Opening scene: A pre-school classroom. A new four-year-old is joining the group and sits at the table surrounded by his peers who decide to go around the room and tell the new kid about their families.
When it gets to O, he excitedly hollers out his roster: “Me, Mommy, Baba (that’s me), S (his little sister), Fuzz the Rainbow Fish…”
O beams happily, proud to add his family to the list. At that point, one of his friends leans over to New Kid and says with a knowing look that lets him in on the backstory “O has two moms you know”.
At home, O talks a lot about family and recently announced his goal when he grows up is to become a Dad (a welcomed departure from his original plan to become a giraffe).
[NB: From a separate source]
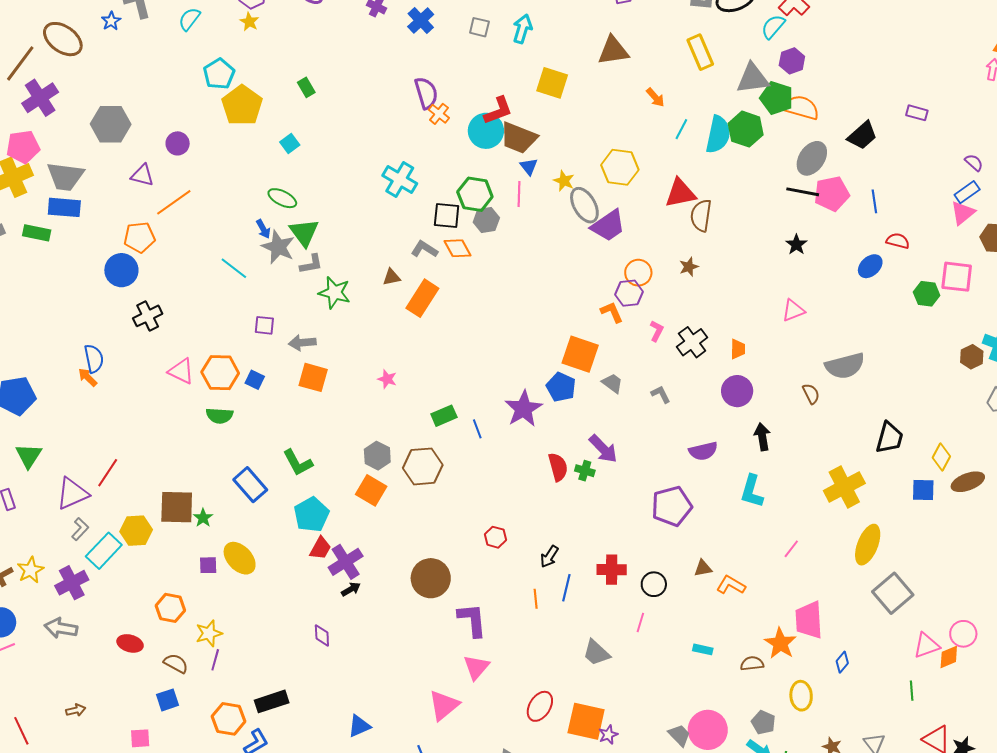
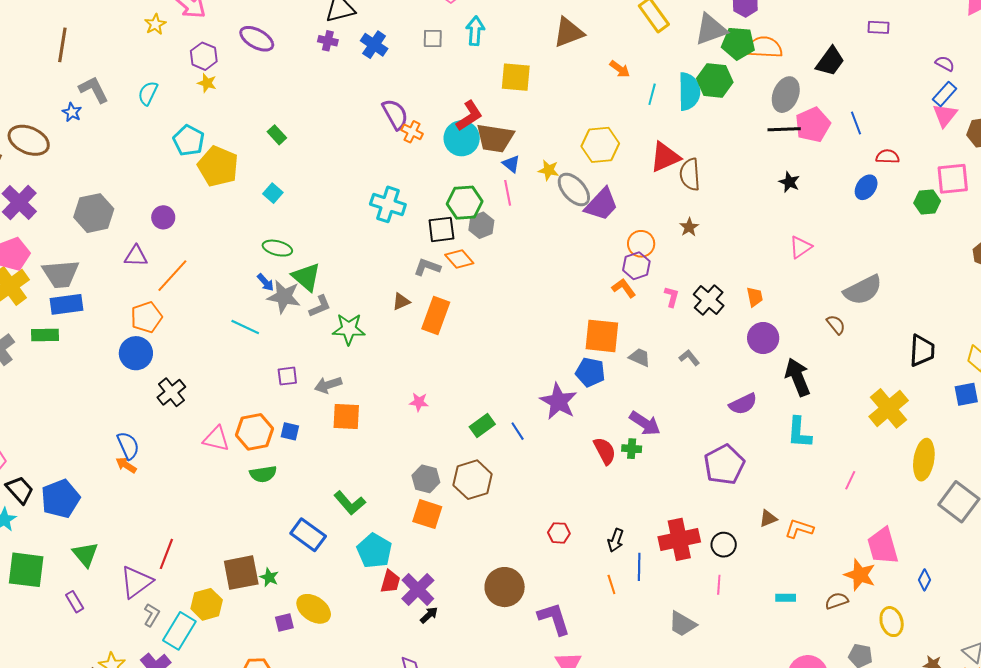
black arrow: (762, 437) -> (798, 377), size x1.4
red cross: (612, 570) -> (679, 539), size x1.4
At this stage in the game, we don’t delve too much into our family’s origin story and how it all came about. O knows he has two moms. He knows he calls one of his moms by another name. He knows he does not have a dad. He understands his family is different from those in his class but (thankfully) does not feel any negative way about that. He also knows that in most ways, we are very much the same.
When O told us he wants to grow up and be a parent, just like us, it might have been the greatest compliment I’ve ever received. Of all the jobs imaginable, from firefighter to super-hero, he believes the most important and most worthy of his effort is to be a good parent to kids of his own.
While he enjoys his real-life role of big brother, to his brood of stuffed animals he is an attentive and loving “Dad”. It’s a title he takes seriously and every night he points out which of the stuffies are the “babies” (like his sister) and which are the “big brothers” and of course, as Dad in charge, he protects them all. He tucks his animal friends in tight, hugs them when they are scared and sometimes can be heard singing them a song after we say goodnight. As a “good Dad”, he can be stern when needed, reprimanding his babies to “turn it around or they won’t be able to watch their show”. O firmly believes it is his job to care for theses baby dolls and bobble-headed blankets, to play with them and keep them safe so they can grow big and be happy.
Sometimes I worry that my kids don’t have enough interaction with male role models. Other times I wonder if that really matters. They have uncles and grandpas and pappys who adore them, even if the kids don’t get to see them that often. Though there is nothing these guys do with the kids that G and I don’t already do, including playing every sport imaginable, constructing complex Lego creations and breaking out the power tools, there is just a biological dynamic that these men provide. I can’t replace it or deny it, but that said, the lack of it in our daily lives doesn’t seem to be an inhibitor of any kind.
Truthfully, I never feel that O and S will be deficient from their lack of a “Dad”. I think G and I have a natural balance in our personalities and parenting styles and in many ways, cover what is traditionally defined as the mother and father roles. I don’t consider myself a “Mom” – if anything, I would call myself a parent. My own energy, style and approach land me somewhere between the Mom and Dad ends of the spectrum. It’s not a strategic effort to play the father role – it’s simply where I feel I best relate and am most comfortable.

In O’s mind, he is a boy and when boys get older and have kids, they are called Dads. It’s just one kind of parent and in his world, parents are parents and he would like to be the best one that he can be.
At this age, he hasn’t really thought about WHY he has two Moms and in the absence of knowing (or asking) where babies come from – has yet to question where the mandatory dude in this equation went.

His family is what it is and it’s his. O’s friends don’t blink an eye when we chat with them over their class breakfast or check out their grass-and-stick creations on the playground at pick up. Sometimes they call me Baba, as if I am this universally accessible, one-named character. Sometimes they refer to me as “O’s Mom”. I may have even been asked “are you O’s Dad?” once (or twice).
Whatever I am called, these kids understand that O has two of the same, even if they don’t really understand why. They probably don’t care. They know both his parents love him and that he loves them back. Most importantly to me, these kids accept us, accept him and to my knowledge have never given him grief for having parents who are “different”.
All that, I know, could change. But for every day that a family is just a family and that parents are parents no matter their make-up, I am grateful. Whether they know us as two Moms or as Mommy and Baba, I am confident that my kids will grow up knowing a love universally understood, one that needs no translation.
B – this is such a touching and great post. Thanks for sharing!